Given that approaches like slotformer[2] already do somewhat well at solving these huge DoF problems, I don't think we're very far from AI being able to design complicated mechanical devices.
There is so much wrong with this article. Throw a little bit of ML pixie dust on everything for more hype? Check. Compare wildly different things as if they were the same? Double check.
digdugdirk has the right idea, and AFAIR, there is some work on that front (https://www.fornjot.app/).

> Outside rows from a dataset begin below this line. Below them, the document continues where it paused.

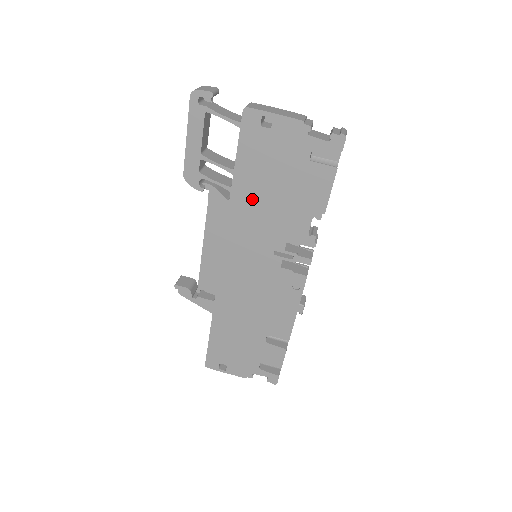
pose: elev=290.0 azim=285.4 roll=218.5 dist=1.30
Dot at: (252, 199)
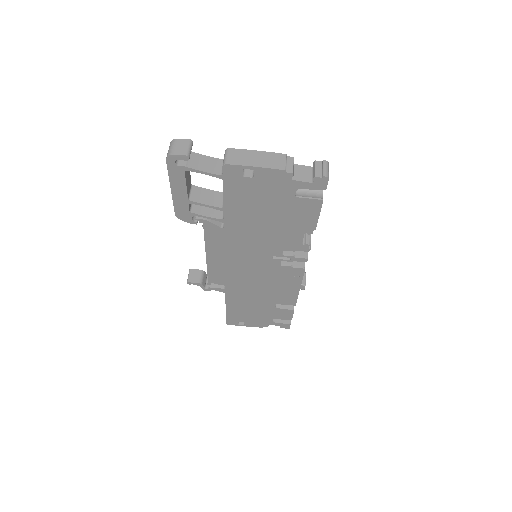
Dot at: (245, 226)
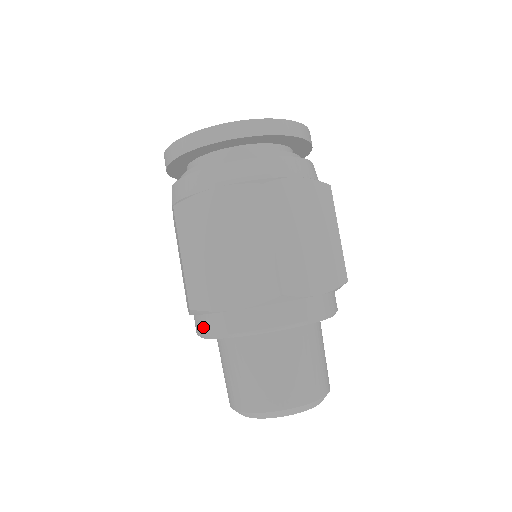
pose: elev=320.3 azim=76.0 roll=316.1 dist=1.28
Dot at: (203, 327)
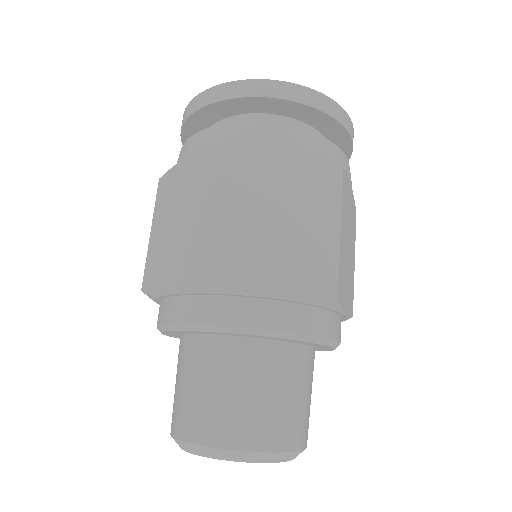
Dot at: occluded
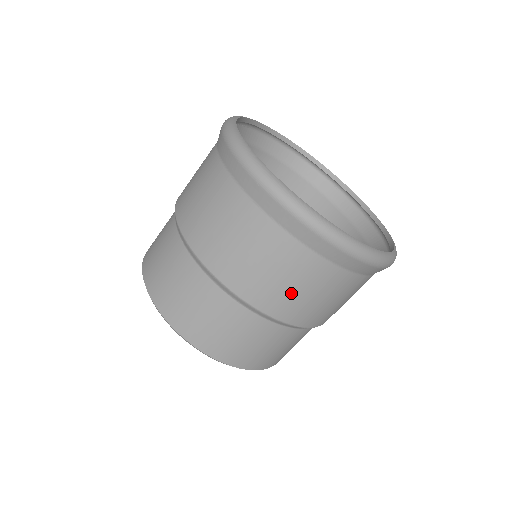
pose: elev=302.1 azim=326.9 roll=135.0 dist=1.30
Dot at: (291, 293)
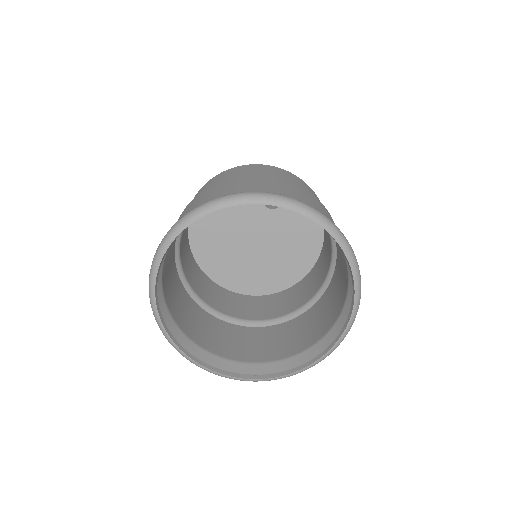
Dot at: occluded
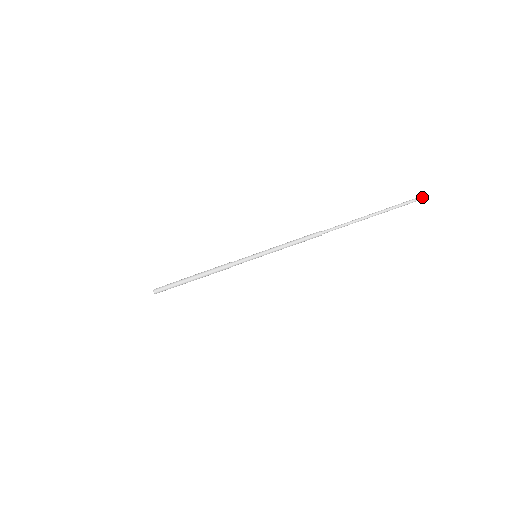
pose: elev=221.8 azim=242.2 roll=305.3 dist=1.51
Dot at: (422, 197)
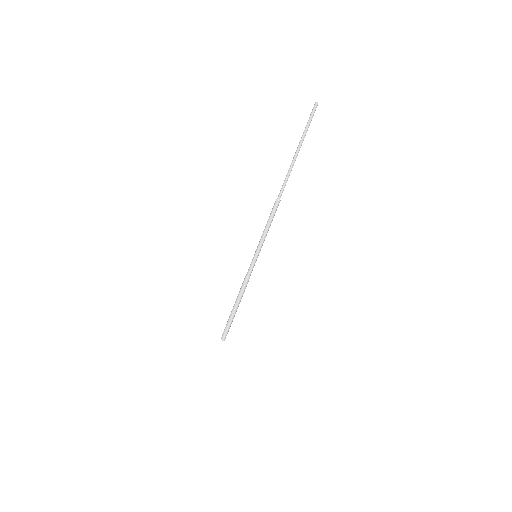
Dot at: (314, 106)
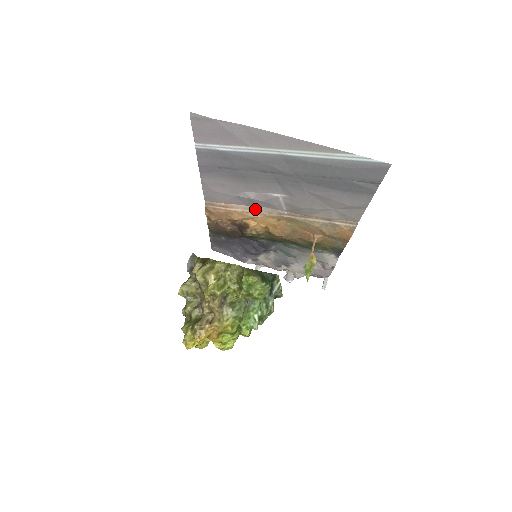
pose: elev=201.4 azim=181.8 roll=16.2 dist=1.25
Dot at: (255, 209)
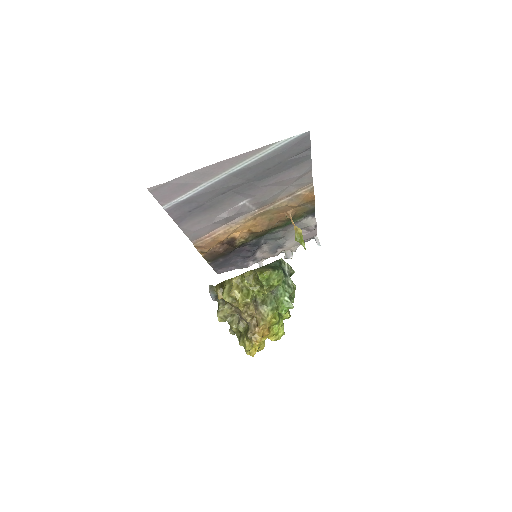
Dot at: (232, 223)
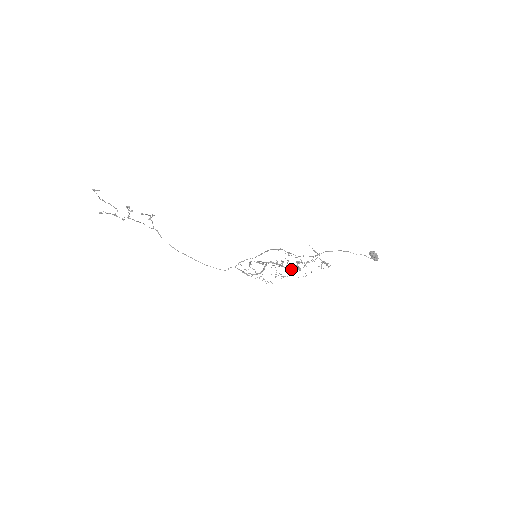
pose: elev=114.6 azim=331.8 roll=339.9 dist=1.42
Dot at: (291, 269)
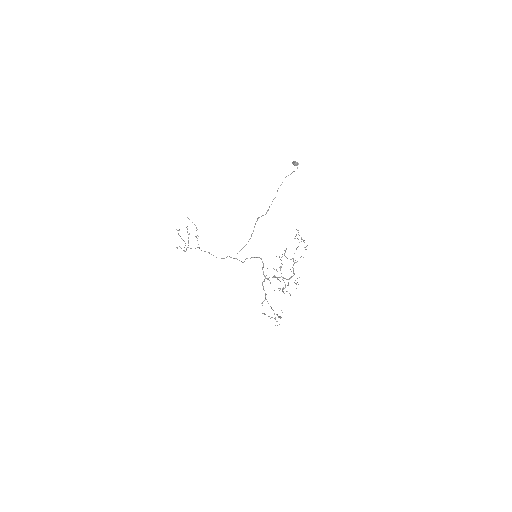
Dot at: occluded
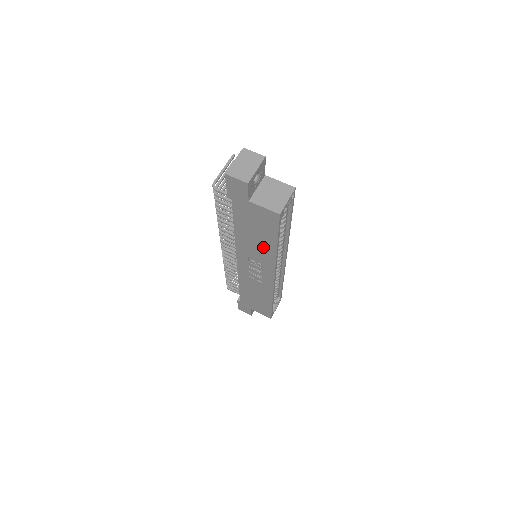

Also the Fiat 500 goes 100km on about 4l of gas, while the Ford F150 uses 7l. No clue where the author gets the idea that the Fiat would get worse mileage, perhaps he's dividing by weight?
Deepfakes, weapons, racist content, copyright infringement, and "digital colonialism"? The author is really grasping at straws for downsides of using generative AI, while downplaying the benefits.
Sure it may help others produce lots of low quality content you don't enjoy, but it will also help you generate content you really enjoy. Especially things you can then manifest in the physical world.
If anything I think it will help elevate more obscure styles, as it creates and effectively infinite number of artists that can produce such styles.
Looking at the images of comparisons (i.e. pig wearing a backpack) I am dreaming of the moment I can 'talk' to an AI engine, and ask it "design XYZ with LEGO bricks, then print me the list so I can order them, and instructions to build it".
(yeah I hate it that Star Trek universe is not signing a deal with Lego)(I would much rather have a Enterprise than any Star Wars item)(https://xkcd.com/1563/)
Solidworks, Creo, AutoCAD, Fusion, etc., can all take their bug ridden unoptimized single threaded rent-seeking monstrosities and stick em where the sun don't shine.
Seriously - if anyone wants to create an absolutely world-changing piece of software, start working on a new CAD kernel that takes the last 50 years of computer science advances into account, because none of the entrenched industry standards have done so. Don't worry about having to provide customer service, because none of the entrenched industry standards worry about that either.
And no - while openCascade and solvespace are impressive, they aren't fully capable, nor do they start from a modern foundation.